I have been accused by my eleven-year-old daughter of being a “Picture Book Baby.” The crime—you ask? I’ve been caught heavily reading picture books during November’s Picture Book Month and PiBoIdMo.
In my defense, I’d like to present my argument on why this middle-aged mom of two children who are no longer of the said “4-8 year old picture book age” should be allowed to read picture books.
I know you think that reading picture books is for babies, but I want to explain that it’s really not. Reading picture books is for a lifetime.
Before you were born I shopped the picture book aisles and chose cutesy baby board books and soft cloth books to introduce you to the world of knowledge.
As you became a toddler and small child I read rhyming books and all kinds of picture books to introduce you to language and story.
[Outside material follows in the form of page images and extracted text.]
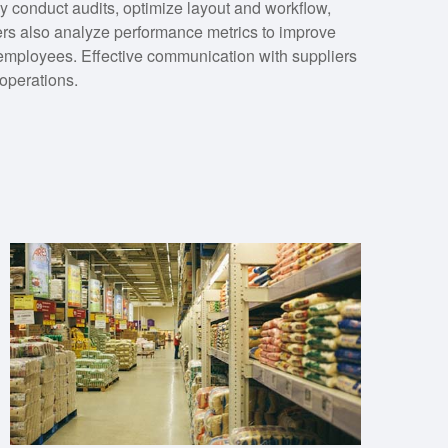
y conduct audits, optimize layout and workflow,
s also analyze performance metrics to improve
 employees. Effective communication with suppliers
 operations.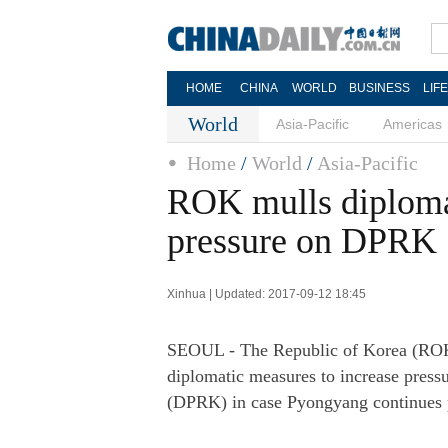
HOME
CHINA
WORLD
BUSINESS
LIF
World
Asia-Pacific
Americas
Home
/
World
/
Asia-Pacific
ROK mulls diplomat
pressure on DPRK
Xinhua | Updated: 2017-09-12 18:45
SEOUL - The Republic of Korea (ROK)'
diplomatic measures to increase press
(DPRK) in case Pyongyang continues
As I worked as a teacher, I collected and horded picture books because I fell in love with their magic.
As I homeschool you now, I assign special picture books to “enhance your curriculum.” (i.e. Meaning the picture book explains concepts in a better way.)
And when you graduate I’ll give you a picture book gift such as Dr. Seuss’ “Oh, the Places You’ll Go.”
Picture books have power and punch. They soothe, calm, cheer, delight, make one laugh and cry. That’s why I’m in love with picture books. Therefore, my goal is to write one and have it published. To leave a legacy. In order to do so, I must research picture books. Yep, when I’m reading them, I’m working!
You might think of me as a “Picture Book Baby,” but secretly I’m trying to be a picture book writer. And someday you’ll fall in love again with picture books just like you were when you were a small child. And you’ll read them to your children. It’s a picture book cycle of life.
Your Picture Book Loving Mama
So Readers, what do you think? Am I relieved of my crime? Is my defense valid?